Items from a dataset:

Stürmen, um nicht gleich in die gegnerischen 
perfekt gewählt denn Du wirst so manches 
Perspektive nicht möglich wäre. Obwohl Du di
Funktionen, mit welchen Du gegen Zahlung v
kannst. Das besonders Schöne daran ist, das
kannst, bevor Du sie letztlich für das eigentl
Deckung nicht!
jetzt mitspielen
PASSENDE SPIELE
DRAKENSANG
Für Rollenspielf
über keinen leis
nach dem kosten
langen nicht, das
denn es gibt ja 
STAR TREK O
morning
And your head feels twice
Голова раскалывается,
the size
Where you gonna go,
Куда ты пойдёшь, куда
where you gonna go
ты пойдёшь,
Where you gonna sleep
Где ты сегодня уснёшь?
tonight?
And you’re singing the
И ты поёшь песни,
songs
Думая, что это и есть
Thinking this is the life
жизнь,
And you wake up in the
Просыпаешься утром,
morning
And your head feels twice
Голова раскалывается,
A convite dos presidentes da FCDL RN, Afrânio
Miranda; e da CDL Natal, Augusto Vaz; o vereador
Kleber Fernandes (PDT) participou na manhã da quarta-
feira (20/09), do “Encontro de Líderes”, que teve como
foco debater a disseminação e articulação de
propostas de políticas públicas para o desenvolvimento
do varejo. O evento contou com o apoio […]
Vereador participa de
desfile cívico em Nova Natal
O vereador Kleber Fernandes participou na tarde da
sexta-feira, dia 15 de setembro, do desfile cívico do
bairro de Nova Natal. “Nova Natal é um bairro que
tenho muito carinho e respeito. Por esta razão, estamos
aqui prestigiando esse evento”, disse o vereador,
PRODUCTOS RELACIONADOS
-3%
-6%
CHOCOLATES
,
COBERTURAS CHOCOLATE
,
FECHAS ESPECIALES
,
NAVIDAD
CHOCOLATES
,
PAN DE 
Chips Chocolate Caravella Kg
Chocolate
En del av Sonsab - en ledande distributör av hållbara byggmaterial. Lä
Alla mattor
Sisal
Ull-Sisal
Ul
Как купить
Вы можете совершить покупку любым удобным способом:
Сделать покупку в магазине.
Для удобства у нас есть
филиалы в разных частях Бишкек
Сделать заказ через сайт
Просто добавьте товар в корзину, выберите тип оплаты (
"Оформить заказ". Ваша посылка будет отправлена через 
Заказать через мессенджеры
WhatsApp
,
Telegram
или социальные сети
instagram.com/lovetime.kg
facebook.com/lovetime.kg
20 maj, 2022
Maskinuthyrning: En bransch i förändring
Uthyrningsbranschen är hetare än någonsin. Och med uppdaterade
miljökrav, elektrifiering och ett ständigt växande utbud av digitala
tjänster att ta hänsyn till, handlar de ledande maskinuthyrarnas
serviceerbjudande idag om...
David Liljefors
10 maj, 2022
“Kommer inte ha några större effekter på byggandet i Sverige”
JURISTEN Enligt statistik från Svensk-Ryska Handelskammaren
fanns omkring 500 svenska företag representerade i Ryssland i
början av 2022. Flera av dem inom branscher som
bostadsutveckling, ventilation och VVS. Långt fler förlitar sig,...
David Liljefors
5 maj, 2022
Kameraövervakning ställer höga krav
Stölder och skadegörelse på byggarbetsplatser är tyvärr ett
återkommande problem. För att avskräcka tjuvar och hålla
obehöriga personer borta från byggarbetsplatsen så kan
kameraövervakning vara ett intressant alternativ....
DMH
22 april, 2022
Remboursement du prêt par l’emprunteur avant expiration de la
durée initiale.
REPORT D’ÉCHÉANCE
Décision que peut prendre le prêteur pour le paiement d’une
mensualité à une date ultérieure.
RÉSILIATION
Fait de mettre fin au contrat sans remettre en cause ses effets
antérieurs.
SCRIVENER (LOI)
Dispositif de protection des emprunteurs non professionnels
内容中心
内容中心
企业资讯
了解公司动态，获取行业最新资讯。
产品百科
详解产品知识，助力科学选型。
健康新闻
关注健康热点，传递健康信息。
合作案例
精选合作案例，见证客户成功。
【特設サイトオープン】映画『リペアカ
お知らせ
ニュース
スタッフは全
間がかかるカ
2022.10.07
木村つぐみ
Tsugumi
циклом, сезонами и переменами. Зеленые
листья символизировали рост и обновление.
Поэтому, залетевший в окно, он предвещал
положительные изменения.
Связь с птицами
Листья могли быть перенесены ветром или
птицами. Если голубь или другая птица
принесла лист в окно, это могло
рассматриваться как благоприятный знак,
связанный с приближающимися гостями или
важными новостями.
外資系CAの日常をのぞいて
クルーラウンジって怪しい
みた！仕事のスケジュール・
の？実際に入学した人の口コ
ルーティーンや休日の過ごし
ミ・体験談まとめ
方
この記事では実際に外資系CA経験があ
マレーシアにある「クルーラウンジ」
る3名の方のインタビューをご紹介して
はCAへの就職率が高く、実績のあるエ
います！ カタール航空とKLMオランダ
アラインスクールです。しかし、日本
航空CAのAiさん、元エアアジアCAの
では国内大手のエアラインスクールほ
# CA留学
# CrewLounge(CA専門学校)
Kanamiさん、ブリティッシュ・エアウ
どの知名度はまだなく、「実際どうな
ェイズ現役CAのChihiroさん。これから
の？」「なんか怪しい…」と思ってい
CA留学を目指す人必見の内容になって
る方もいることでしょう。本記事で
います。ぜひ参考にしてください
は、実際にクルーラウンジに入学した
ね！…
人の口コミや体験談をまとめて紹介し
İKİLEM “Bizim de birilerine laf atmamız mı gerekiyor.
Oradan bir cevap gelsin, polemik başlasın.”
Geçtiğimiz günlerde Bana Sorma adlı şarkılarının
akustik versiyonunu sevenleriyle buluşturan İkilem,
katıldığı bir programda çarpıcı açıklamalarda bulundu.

## Task details
All of the entries above need to be set down again exactly.

## Reply to the exercise
Stürmen, um nicht gleich in die gegnerischen 
perfekt gewählt denn Du wirst so manches 
Perspektive nicht möglich wäre. Obwohl Du di
Funktionen, mit welchen Du gegen Zahlung v
kannst. Das besonders Schöne daran ist, das
kannst, bevor Du sie letztlich für das eigentl
Deckung nicht!
jetzt mitspielen
PASSENDE SPIELE
DRAKENSANG
Für Rollenspielf
über keinen leis
nach dem kosten
langen nicht, das
denn es gibt ja 
STAR TREK O
morning
And your head feels twice
Голова раскалывается,
the size
Where you gonna go,
Куда ты пойдёшь, куда
where you gonna go
ты пойдёшь,
Where you gonna sleep
Где ты сегодня уснёшь?
tonight?
And you’re singing the
И ты поёшь песни,
songs
Думая, что это и есть
Thinking this is the life
жизнь,
And you wake up in the
Просыпаешься утром,
morning
And your head feels twice
Голова раскалывается,
A convite dos presidentes da FCDL RN, Afrânio
Miranda; e da CDL Natal, Augusto Vaz; o vereador
Kleber Fernandes (PDT) participou na manhã da quarta-
feira (20/09), do “Encontro de Líderes”, que teve como
foco debater a disseminação e articulação de
propostas de políticas públicas para o desenvolvimento
do varejo. O evento contou com o apoio […]
Vereador participa de
desfile cívico em Nova Natal
O vereador Kleber Fernandes participou na tarde da
sexta-feira, dia 15 de setembro, do desfile cívico do
bairro de Nova Natal. “Nova Natal é um bairro que
tenho muito carinho e respeito. Por esta razão, estamos
aqui prestigiando esse evento”, disse o vereador,
PRODUCTOS RELACIONADOS
-3%
-6%
CHOCOLATES
,
COBERTURAS CHOCOLATE
,
FECHAS ESPECIALES
,
NAVIDAD
CHOCOLATES
,
PAN DE 
Chips Chocolate Caravella Kg
Chocolate
En del av Sonsab - en ledande distributör av hållbara byggmaterial. Lä
Alla mattor
Sisal
Ull-Sisal
Ul
Как купить
Вы можете совершить покупку любым удобным способом:
Сделать покупку в магазине.
Для удобства у нас есть
филиалы в разных частях Бишкек
Сделать заказ через сайт
Просто добавьте товар в корзину, выберите тип оплаты (
"Оформить заказ". Ваша посылка будет отправлена через 
Заказать через мессенджеры
WhatsApp
,
Telegram
или социальные сети
instagram.com/lovetime.kg
facebook.com/lovetime.kg
20 maj, 2022
Maskinuthyrning: En bransch i förändring
Uthyrningsbranschen är hetare än någonsin. Och med uppdaterade
miljökrav, elektrifiering och ett ständigt växande utbud av digitala
tjänster att ta hänsyn till, handlar de ledande maskinuthyrarnas
serviceerbjudande idag om...
David Liljefors
10 maj, 2022
“Kommer inte ha några större effekter på byggandet i Sverige”
JURISTEN Enligt statistik från Svensk-Ryska Handelskammaren
fanns omkring 500 svenska företag representerade i Ryssland i
början av 2022. Flera av dem inom branscher som
bostadsutveckling, ventilation och VVS. Långt fler förlitar sig,...
David Liljefors
5 maj, 2022
Kameraövervakning ställer höga krav
Stölder och skadegörelse på byggarbetsplatser är tyvärr ett
återkommande problem. För att avskräcka tjuvar och hålla
obehöriga personer borta från byggarbetsplatsen så kan
kameraövervakning vara ett intressant alternativ....
DMH
22 april, 2022
Remboursement du prêt par l’emprunteur avant expiration de la
durée initiale.
REPORT D’ÉCHÉANCE
Décision que peut prendre le prêteur pour le paiement d’une
mensualité à une date ultérieure.
RÉSILIATION
Fait de mettre fin au contrat sans remettre en cause ses effets
antérieurs.
SCRIVENER (LOI)
Dispositif de protection des emprunteurs non professionnels
内容中心
内容中心
企业资讯
了解公司动态，获取行业最新资讯。
产品百科
详解产品知识，助力科学选型。
健康新闻
关注健康热点，传递健康信息。
合作案例
精选合作案例，见证客户成功。
【特設サイトオープン】映画『リペアカ
お知らせ
ニュース
スタッフは全
間がかかるカ
2022.10.07
木村つぐみ
Tsugumi
циклом, сезонами и переменами. Зеленые
листья символизировали рост и обновление.
Поэтому, залетевший в окно, он предвещал
положительные изменения.
Связь с птицами
Листья могли быть перенесены ветром или
птицами. Если голубь или другая птица
принесла лист в окно, это могло
рассматриваться как благоприятный знак,
связанный с приближающимися гостями или
важными новостями.
外資系CAの日常をのぞいて
クルーラウンジって怪しい
みた！仕事のスケジュール・
の？実際に入学した人の口コ
ルーティーンや休日の過ごし
ミ・体験談まとめ
方
この記事では実際に外資系CA経験があ
マレーシアにある「クルーラウンジ」
る3名の方のインタビューをご紹介して
はCAへの就職率が高く、実績のあるエ
います！ カタール航空とKLMオランダ
アラインスクールです。しかし、日本
航空CAのAiさん、元エアアジアCAの
では国内大手のエアラインスクールほ
# CA留学
# CrewLounge(CA専門学校)
Kanamiさん、ブリティッシュ・エアウ
どの知名度はまだなく、「実際どうな
ェイズ現役CAのChihiroさん。これから
の？」「なんか怪しい…」と思ってい
CA留学を目指す人必見の内容になって
る方もいることでしょう。本記事で
います。ぜひ参考にしてください
は、実際にクルーラウンジに入学した
ね！…
人の口コミや体験談をまとめて紹介し
İKİLEM “Bizim de birilerine laf atmamız mı gerekiyor.
Oradan bir cevap gelsin, polemik başlasın.”
Geçtiğimiz günlerde Bana Sorma adlı şarkılarının
akustik versiyonunu sevenleriyle buluşturan İkilem,
katıldığı bir programda çarpıcı açıklamalarda bulundu.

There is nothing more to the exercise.